Just 2 cups of chickpeas contain your entire daily value of dietary fiber. Better yet, they pack both soluble and insoluble fiber, the latter of which helps lower LDL cholesterol. One study even found that the chickpeas lowered cholesterol levels even more than other foods with comparable levels of fiber.
Promotes Weight Loss
Anyone who has gone on a diet knows that hunger pangs can weaken even the strongest willpower. The challenge is to lower your caloric intake without walking around with stomach always on your mind. Enter chickpeas. 1 cup contains just 269 calories, but half your daily value of fiber and 30% of your protein, both of which monitor the insulin that causes your body to store fat. So eat a cup of chickpeas for lunch and you will feel full until dinner. That’s why one study found that participants who snacked on chickpeas reported greater levels of satisfaction and ate less snack food in-between meals.
Chickpeas are common in many warm and sunny climates, which is good news for those who eat them. That’s because they act like a natural sunblock, with high levels of a nutrient called manganese. Just one cup of cooked chickpeas contain 85% of your daily value of the mineral, which functions as an antioxidant in skin cells. It also protects against damage from UV light, which decreases rashes.
Folk wisdom suggests you reach for the vitamin C when you feel a cold coming on. Researchers are much more skeptical about the efficacy of fighting the common cold. They, however, almost unanimously endorse zinc. Zinc inhibits replication of rhinoviruses, the bugs responsible for cold.

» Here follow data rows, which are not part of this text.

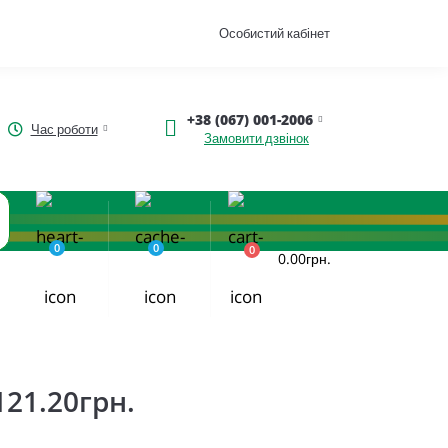
Особистий кабінет
+38 (067) 001-2006
Час роботи
Замовити дзвінок
0
0
0
0.00грн.
121.20грн.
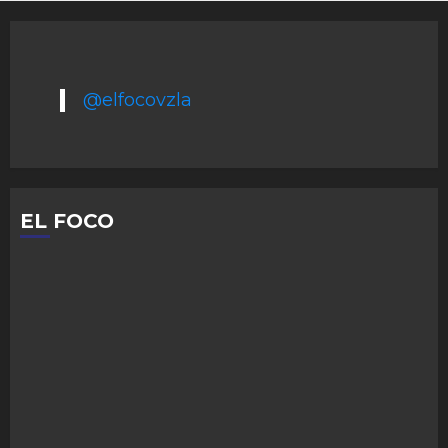
@elfocovzla
EL FOCO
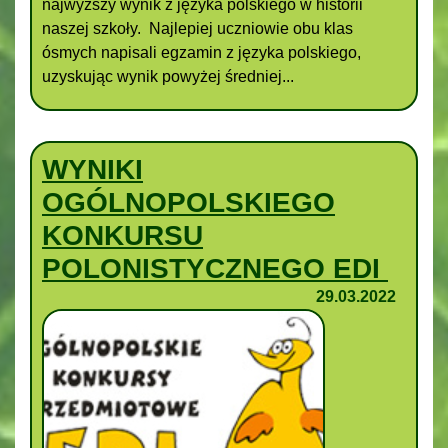
najwyższy wynik z języka polskiego w historii
naszej szkoły. Najlepiej uczniowie obu klas
ósmych napisali egzamin z języka polskiego,
uzyskując wynik powyżej średniej...
WYNIKI
OGÓLNOPOLSKIEGO
KONKURSU
POLONISTYCZNEGO EDI
29.03.2022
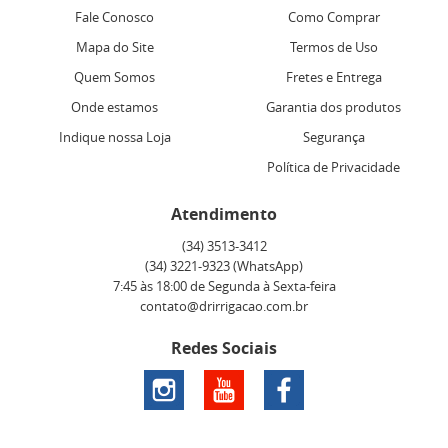
Fale Conosco
Como Comprar
Mapa do Site
Termos de Uso
Quem Somos
Fretes e Entrega
Onde estamos
Garantia dos produtos
Indique nossa Loja
Segurança
Política de Privacidade
Atendimento
(34)
3513-3412
(34)
3221-9323
(WhatsApp)
7:45 às 18:00 de Segunda à Sexta-feira
contato@drirrigacao.com.br
Redes Sociais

Chickpeas contain up to 23% of your daily zinc, as well as 64% of your daily copper requirements.
Fiber helps keep your digestive system working. It is the part of plants that doesn’t dissolve. That’s why doctors suggest 40% of your diet come from fiber-rich foods, which definitely includes chickpeas.
Regulates Blood Sugar
Unfortunately, more and more people struggle with type 2 diabetes. If you are one of the millions of people across the world who need to regulate blood sugar, incorporate legumes like chickpeas into your diet. Doctors recommend starchy legumes and vegetables for their phytochemicals and fiber. Chickpeas digest slowly without spiking blood sugar and lower hemoglobin A1C levels.

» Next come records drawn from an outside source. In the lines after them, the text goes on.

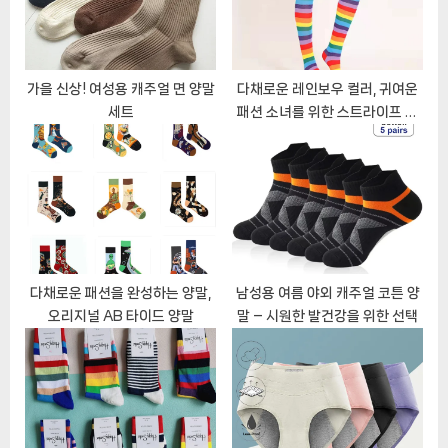
:
s
t
:
가을 신상! 여성용 캐주얼 면 양말
다채로운 레인보우 컬러, 귀여운
세트
패션 소녀를 위한 스트라이프 양
말!
다채로운 패션을 완성하는 양말,
남성용 여름 야외 캐주얼 코튼 양
오리지널 AB 타이드 양말
말 – 시원한 발건강을 위한 선택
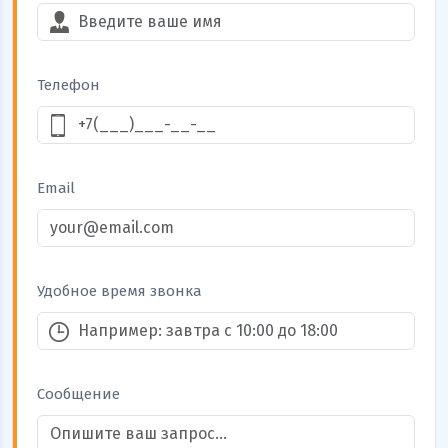
Телефон
Email
Удобное время звонка
Сообщение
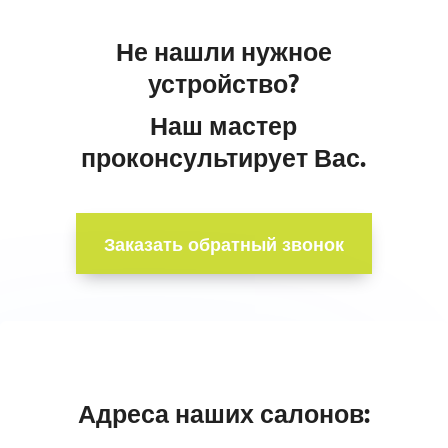
Не нашли нужное
устройство?
Наш мастер
проконсультирует Вас.
Заказать обратный звонок
Адреса наших салонов:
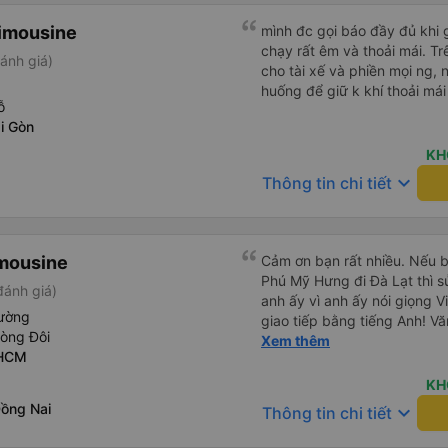
imousine
mình đc gọi báo đầy đủ khi gi
chạy rất êm và thoải mái. T
ánh giá)
cho tài xế và phiền mọi ng, 
huống để giữ k khí thoải mái
ỗ
i Gòn
KH
keyboard_arrow_down
Thông tin chi tiết
imousine
Cảm ơn bạn rất nhiều. Nếu 
Phú Mỹ Hưng đi Đà Lạt thì sử
ánh giá)
anh ấy vì anh ấy nói giọng V
ường
giao tiếp bằng tiếng Anh! Vă
hòng Đôi
trước khi lên xe, và mặc dù 
Xem thêm
 HCM
không đến đúng giờ nhưng h
bạn đi xe đưa đón (van) ở 
KH
hẹn. Vì bạn đang ở trên xe 
Đồng Nai
keyboard_arrow_down
Thông tin chi tiết
họ, dù tài xế hoặc người so
nhưng họ sẽ cho bạn biết kh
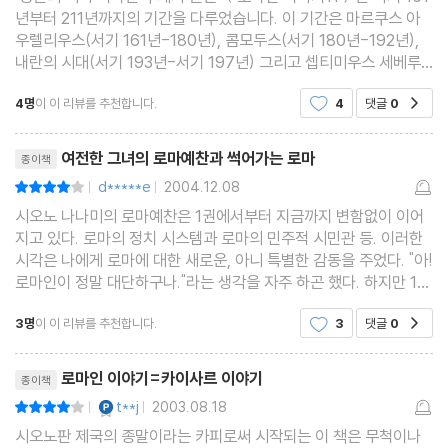
년부터 211년까지의 기간을 다루었습니다. 이 기간은 마르쿠스 아
제4부 셉티미우스 세베루스 황제
우렐리우스(서기 161년-180년), 콤모두스(서기 180년-192년),
내란의 시대(서기 193년-서기 197년) 그리고 셉티미우스 세베루
스(서기 193년-211년) 등이 황제였습니다. 내란의 시대에는 페르
군인황제/뜻밖의 결과/동방 원정, 그리고 그 결과/금의환향/브리타
4명
이 이 리뷰를 추천합니다.
4
댓글
0
공감
티낙스, 디디우스 율리아누스, 클로디우스 알비누스, 페스켄니
니아/죽음
리뷰제목
여전한 그녀의 로마예찬과 썩어가는 로마
종이책
연표
d*****e
2004.12.08
평점8점
|
|
참고문헌
시오노 나나미의 로마예찬은 1권에서부터 지금까지 변함없이 이어
지고 있다. 로마의 정치 시스템과 로마의 민주적 시민관 등. 이러한
시각은 나에게 로마에 대한 새로운, 아니 특별한 감동을 주었다. "아!
로마인이 정말 대단하구나."라는 생각을 자주 하곤 했다. 하지만 11
권부터는 로마의 멸망을 주로 다루고 있다. 많은 것을 느끼게 한다.
3명
이 이 리뷰를 추천합니다.
3
댓글
0
공감
한 나라의 쇠락이 이렇게 간단하구나 하는
리뷰제목
로마인 이야기=카이사르 이야기
종이책
YES마니아 : 플래티넘
t**j
2003.08.18
평점8점
|
|
시오노판 제국의 종말이라는 카피로써 시작되는 이 책은 무척이나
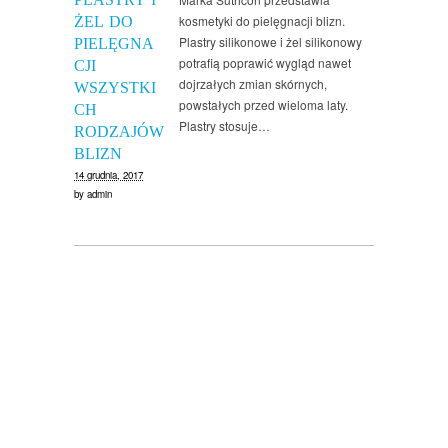
kosmetyki do pielęgnacji blizn.
ŻEL DO
Plastry silikonowe i żel silikonowy
PIELĘGNA
potrafią poprawić wygląd nawet
CJI
dojrzałych zmian skórnych,
WSZYSTKI
powstałych przed wieloma laty.
CH
Plastry stosuje…
RODZAJÓW
BLIZN
14 grudnia, 2017
by
admin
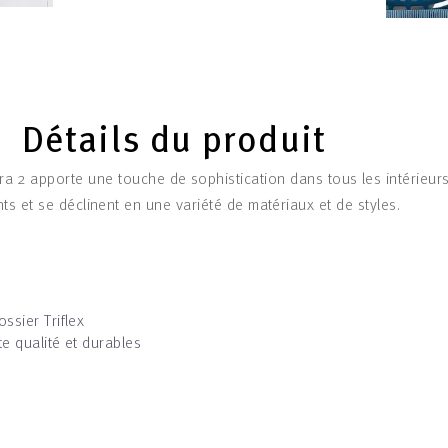
Détails du produit
a 2 apporte une touche de sophistication dans tous les intérieurs.
ts et se déclinent en une variété de matériaux et de styles.
ssier Triflex
e qualité et durables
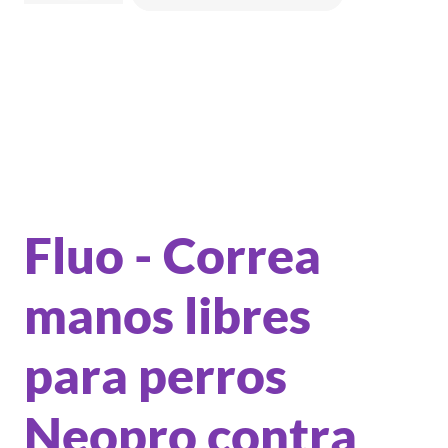
Fluo - Correa
manos libres
para perros
Neopro contra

1 cup of garbanzos contains 64% of your daily copper and 26% of your daily iron. These two minerals work together as a super team to keep you energized. Iron needs copper to blend with red blood cells and stave off anemia. Meanwhile, copper transfers energy from cars to cells and keeps you feeling full for longer.
“You can’t get enough protein on a vegetarian diet!” This fiction doesn’t hold ground, as many vegetarian athletes and bodybuilders know. Proteins are made from 20 different amino acids, and its true that not all of them are found in plants. These amino acids provide the building blocks in muscle that allow for contraction. And when your muscle contracts, it grows. 1 cup of chickpeas contains 1/3 of your recommended protein value. So combine them with protein found in nuts, veggies, fish, or animal sources to round out your protein and get strong!
Nervous System Health
The protein in chickpeas also helps with nervous system health. Protein amino acids affect neurotransmitters in the brain and help them function properly.
Important Antioxidant Effects
Chickpeas are an important source of selenium, a mineral that supports liver enzyme function and detoxifies cancer-causing compounds from the body. Chickpeas are also a source of folate, which helps in formation of cancer preventing cells in the body.